▶ [Action item]: List every line in the records below that contains the word "cool".

▶ [Materials provided]:

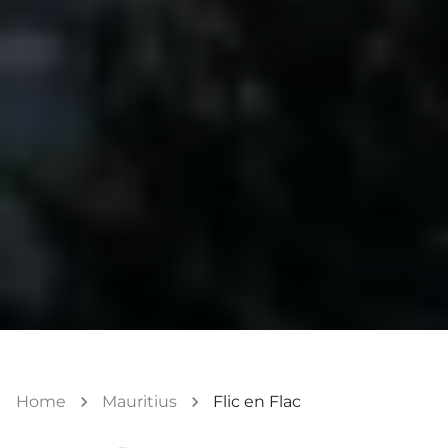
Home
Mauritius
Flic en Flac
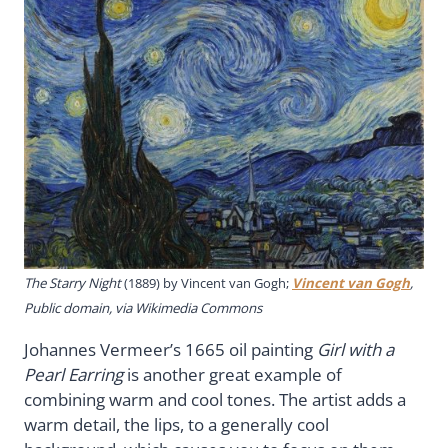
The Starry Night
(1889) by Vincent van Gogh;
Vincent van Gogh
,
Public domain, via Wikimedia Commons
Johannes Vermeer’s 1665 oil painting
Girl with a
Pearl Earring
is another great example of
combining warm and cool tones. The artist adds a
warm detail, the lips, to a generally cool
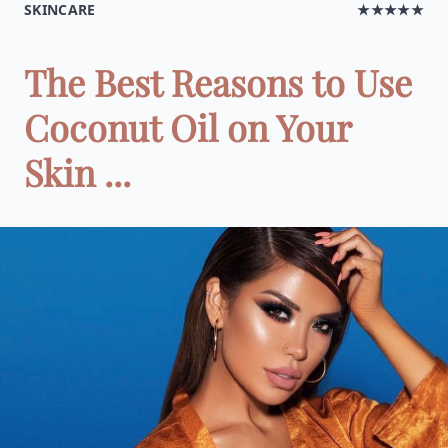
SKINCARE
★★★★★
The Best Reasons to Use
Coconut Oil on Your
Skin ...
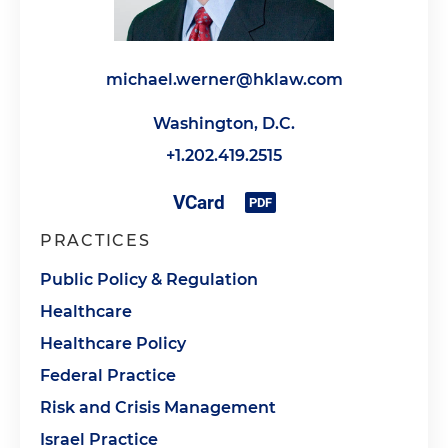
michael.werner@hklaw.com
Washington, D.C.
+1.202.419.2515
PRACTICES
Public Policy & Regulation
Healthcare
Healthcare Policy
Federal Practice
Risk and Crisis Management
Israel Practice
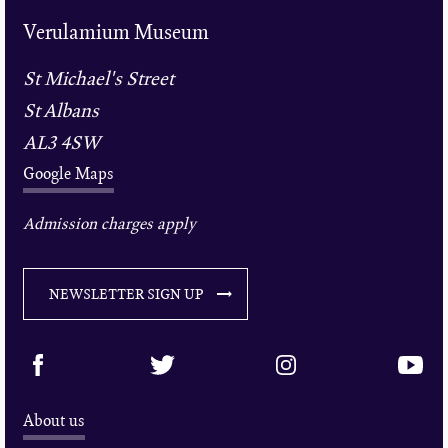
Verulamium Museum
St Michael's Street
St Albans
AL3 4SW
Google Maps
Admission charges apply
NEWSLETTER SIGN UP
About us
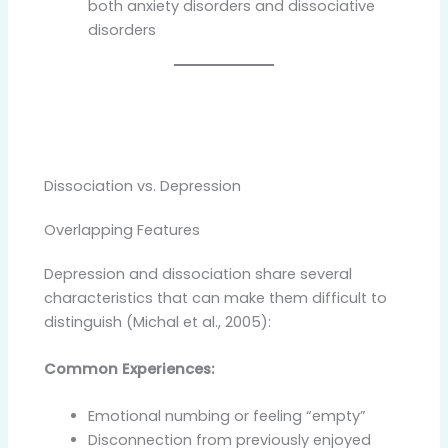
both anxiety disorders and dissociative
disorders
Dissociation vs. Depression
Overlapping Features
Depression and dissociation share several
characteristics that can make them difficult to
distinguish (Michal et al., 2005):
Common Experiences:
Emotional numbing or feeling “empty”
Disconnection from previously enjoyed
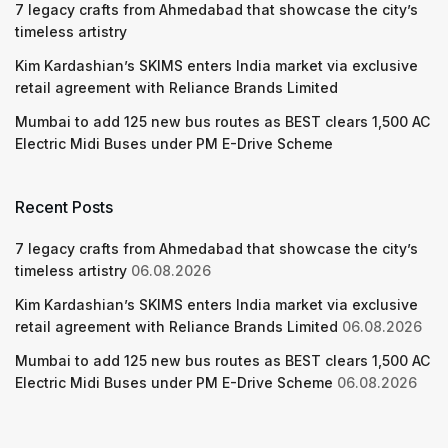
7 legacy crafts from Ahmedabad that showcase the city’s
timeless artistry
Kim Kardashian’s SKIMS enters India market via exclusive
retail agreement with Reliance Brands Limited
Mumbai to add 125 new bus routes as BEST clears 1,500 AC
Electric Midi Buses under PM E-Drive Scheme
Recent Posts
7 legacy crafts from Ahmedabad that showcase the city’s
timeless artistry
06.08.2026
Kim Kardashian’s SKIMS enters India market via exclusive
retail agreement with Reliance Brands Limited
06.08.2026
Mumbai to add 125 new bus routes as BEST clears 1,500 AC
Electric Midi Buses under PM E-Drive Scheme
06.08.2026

▶ [Output]:
combining warm and cool tones. The artist adds a
warm detail, the lips, to a generally cool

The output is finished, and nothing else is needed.